The train derailment that killed at least six people in central France on Friday may have been caused by a loose steel plate at a junction, French train operator SNCF said.

The steel plate, which should have remained bolted onto the track, moved to “the middle of the track junction”, preventing the rolling stock from passing through, Pierre Izard, head of infrastructure services at SNCF, said yesterday.

“The reasons why this fishplate dislocated itself is the very focus of the investigations,” SNCF head Guillaume Pepy said, adding the train operator would immediately start checking some 5,000 similar junctions throughout the French rail network.

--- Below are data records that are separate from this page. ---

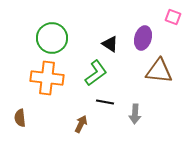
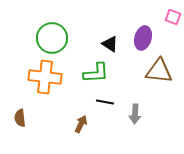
green L-shape: rotated 32 degrees clockwise
orange cross: moved 2 px left, 1 px up
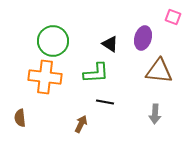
green circle: moved 1 px right, 3 px down
gray arrow: moved 20 px right
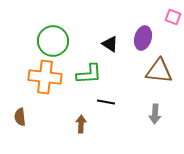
green L-shape: moved 7 px left, 1 px down
black line: moved 1 px right
brown semicircle: moved 1 px up
brown arrow: rotated 24 degrees counterclockwise
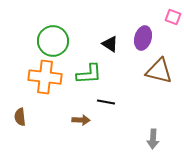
brown triangle: rotated 8 degrees clockwise
gray arrow: moved 2 px left, 25 px down
brown arrow: moved 4 px up; rotated 90 degrees clockwise
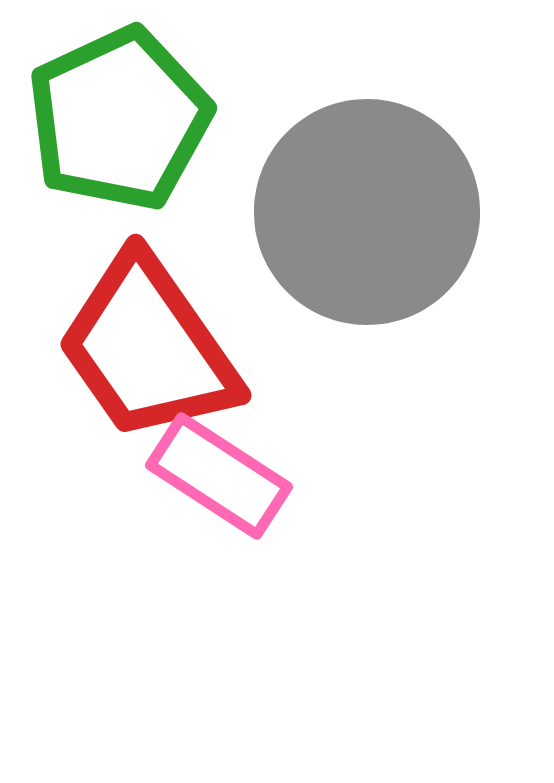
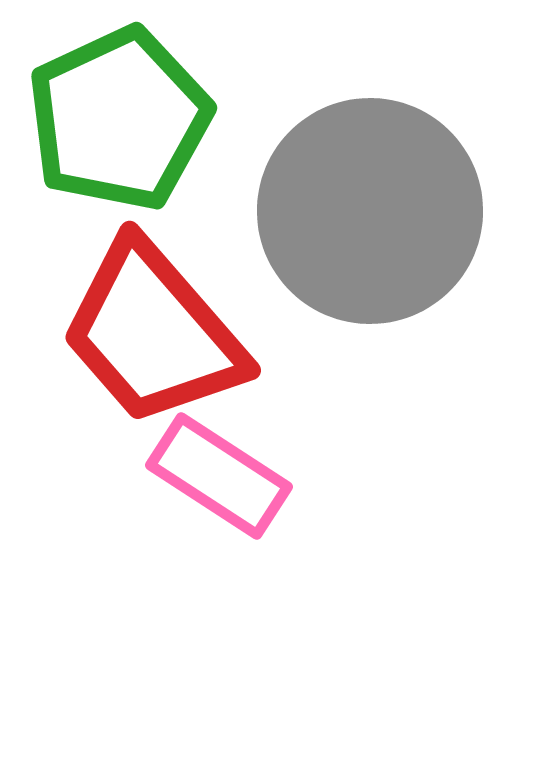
gray circle: moved 3 px right, 1 px up
red trapezoid: moved 5 px right, 15 px up; rotated 6 degrees counterclockwise
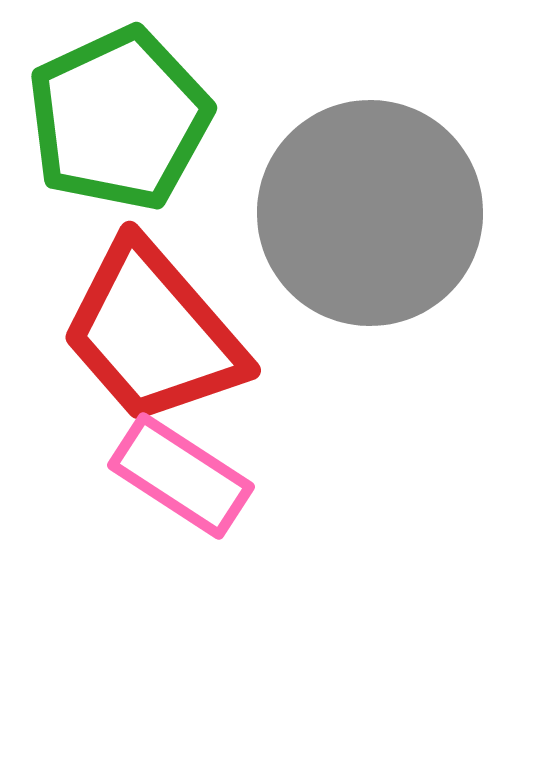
gray circle: moved 2 px down
pink rectangle: moved 38 px left
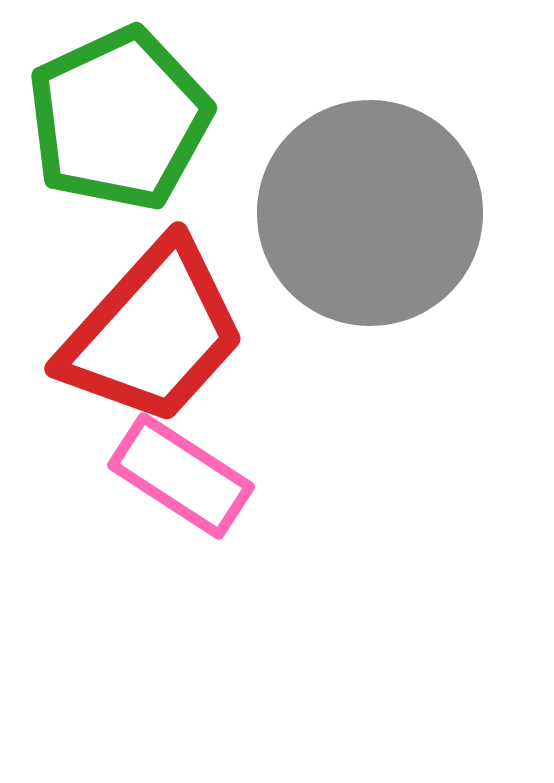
red trapezoid: rotated 97 degrees counterclockwise
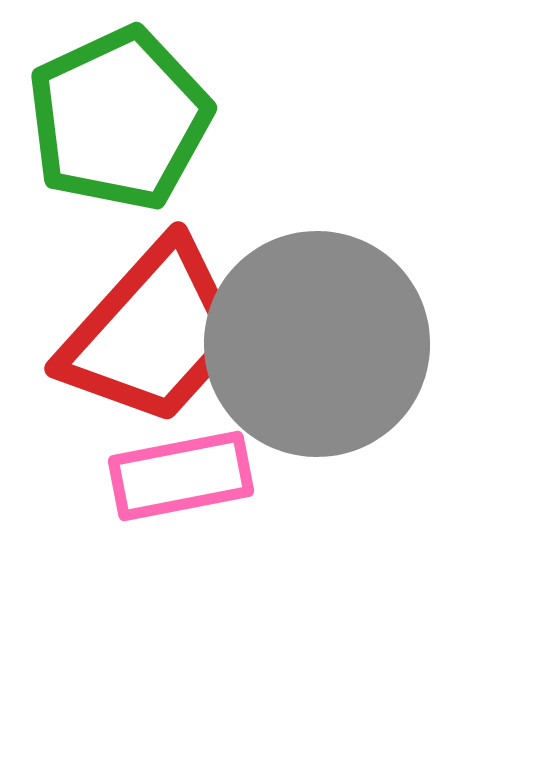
gray circle: moved 53 px left, 131 px down
pink rectangle: rotated 44 degrees counterclockwise
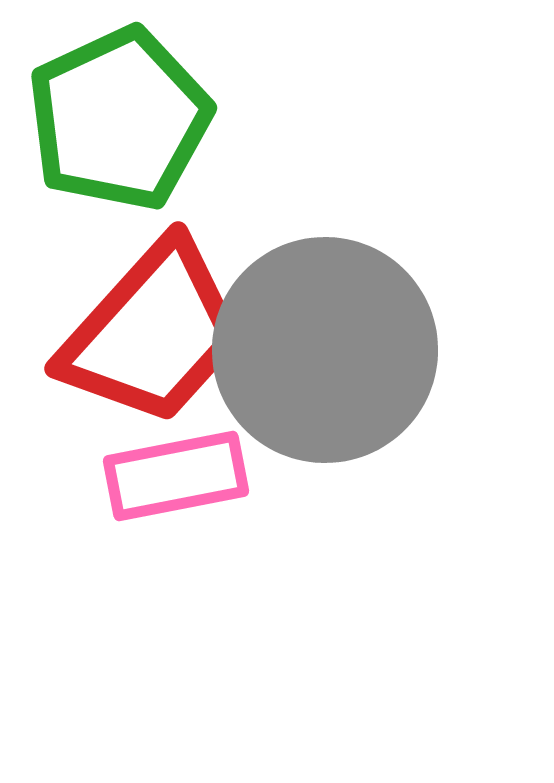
gray circle: moved 8 px right, 6 px down
pink rectangle: moved 5 px left
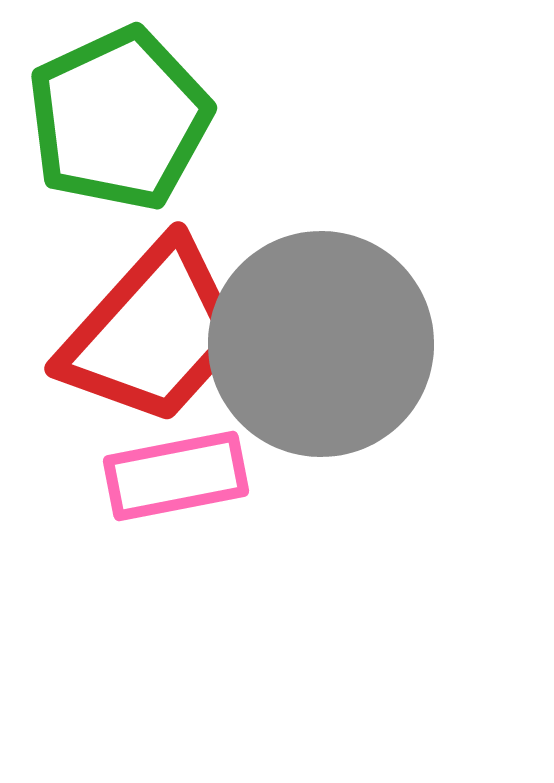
gray circle: moved 4 px left, 6 px up
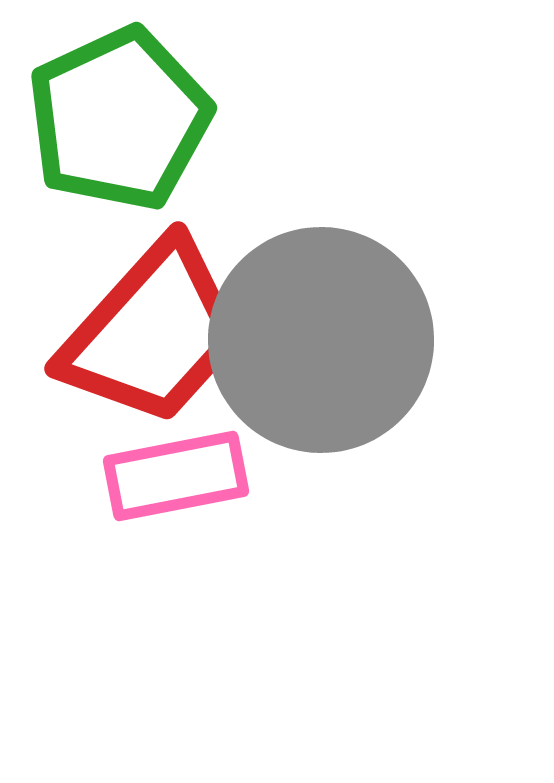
gray circle: moved 4 px up
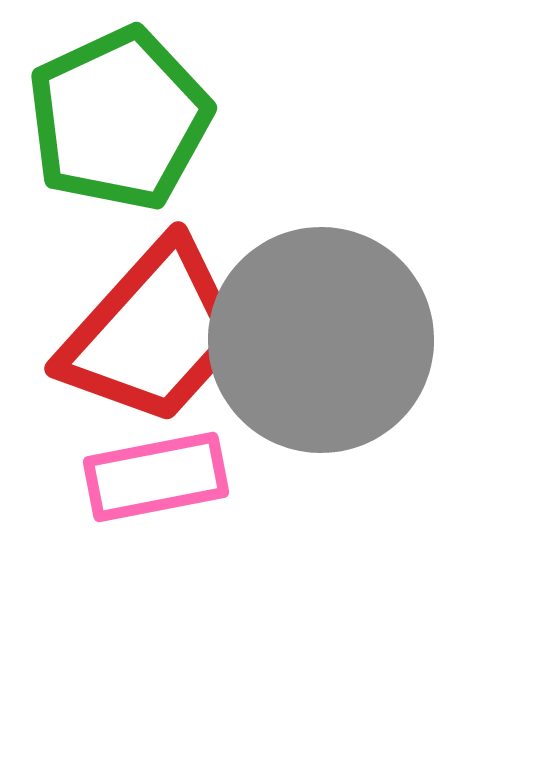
pink rectangle: moved 20 px left, 1 px down
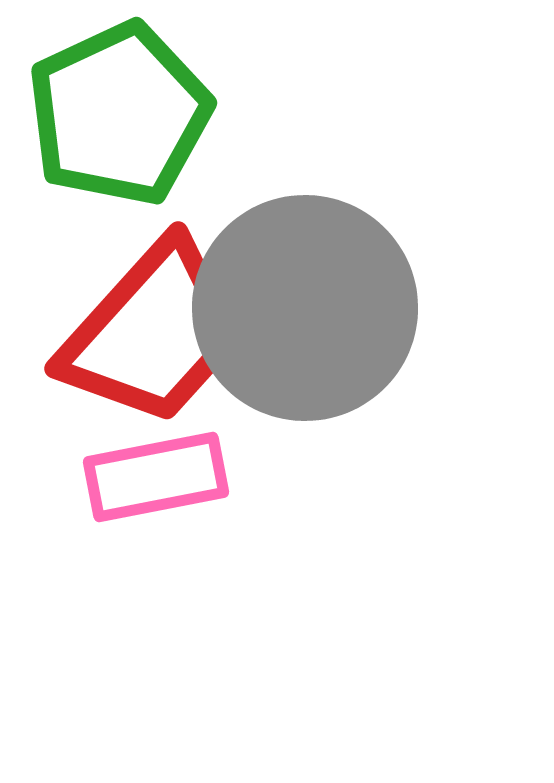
green pentagon: moved 5 px up
gray circle: moved 16 px left, 32 px up
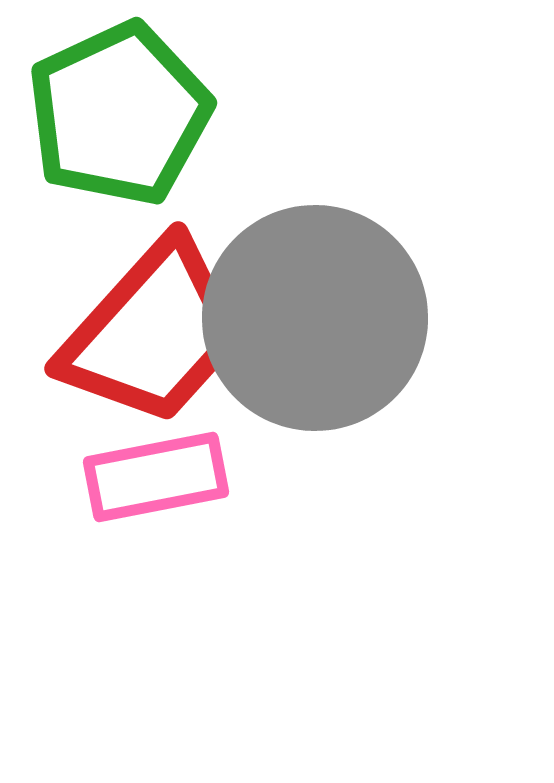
gray circle: moved 10 px right, 10 px down
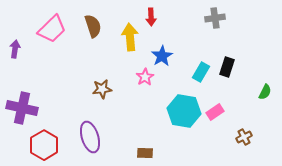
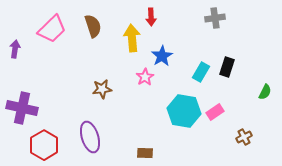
yellow arrow: moved 2 px right, 1 px down
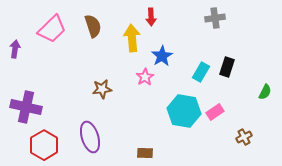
purple cross: moved 4 px right, 1 px up
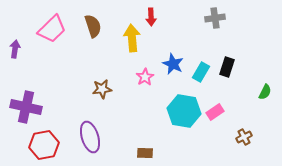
blue star: moved 11 px right, 8 px down; rotated 15 degrees counterclockwise
red hexagon: rotated 20 degrees clockwise
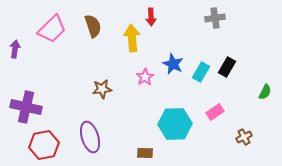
black rectangle: rotated 12 degrees clockwise
cyan hexagon: moved 9 px left, 13 px down; rotated 12 degrees counterclockwise
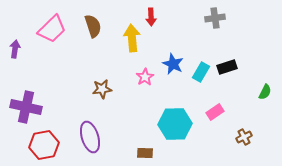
black rectangle: rotated 42 degrees clockwise
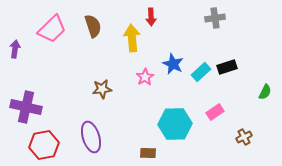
cyan rectangle: rotated 18 degrees clockwise
purple ellipse: moved 1 px right
brown rectangle: moved 3 px right
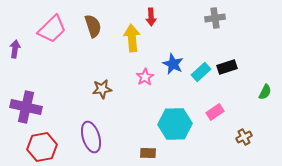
red hexagon: moved 2 px left, 2 px down
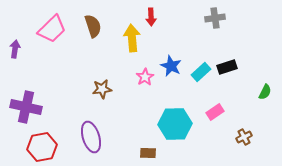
blue star: moved 2 px left, 2 px down
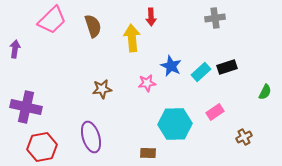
pink trapezoid: moved 9 px up
pink star: moved 2 px right, 6 px down; rotated 24 degrees clockwise
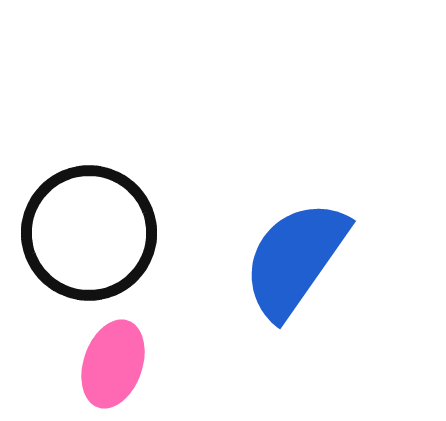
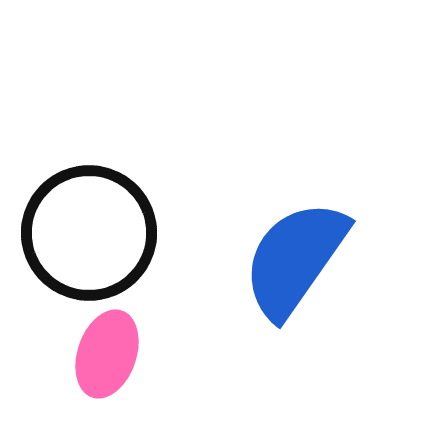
pink ellipse: moved 6 px left, 10 px up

The accident, which injured dozens of people, marred festivities for France’s July 14 Bastille Day, traditionally the cue for French families to embark on long summer holidays.

Traffic remained disrupted on Saturday on the central train line linking Paris to Orleans, Limoges and Toulouse, SNCF said. The Paris-Limoges train, on a regional service that travels slower than France’s TGV express trains, derailed at the station of Bretigny-sur-Orge, 26 km south of the capital. It was carrying about 385 people, SNCF said.

Workers spent the night cutting through tangled metal, but found no more victims. A crane lifted a carriage that fell onto its side and others torn open in the accident.

Local Essonne region prefect Michel Fuzeau said more bodies might still be found in the wreckage and under the tilted carriage but the rescue team’s dogs had not detected any more casualties so far. “We maintain our rescue operation,” he said.

The train crashed just a few days after the government unveiled details of planned investments in the railway network.

Transport Minister Frederic Cuvillier told France Info the accident could have been worse if the driver had not reacted quickly to avoid hitting another train 200 metres away.

“Everything was fine and then all of a sudden it was if we were riding through gravel,” Clement, 17, one of the train’s passengers, who was in the second coach, told Reuters. “Then the wagon in front of me started to tilt over.”

President François Hollande raced to the scene on Friday to commiserate with families of the victims.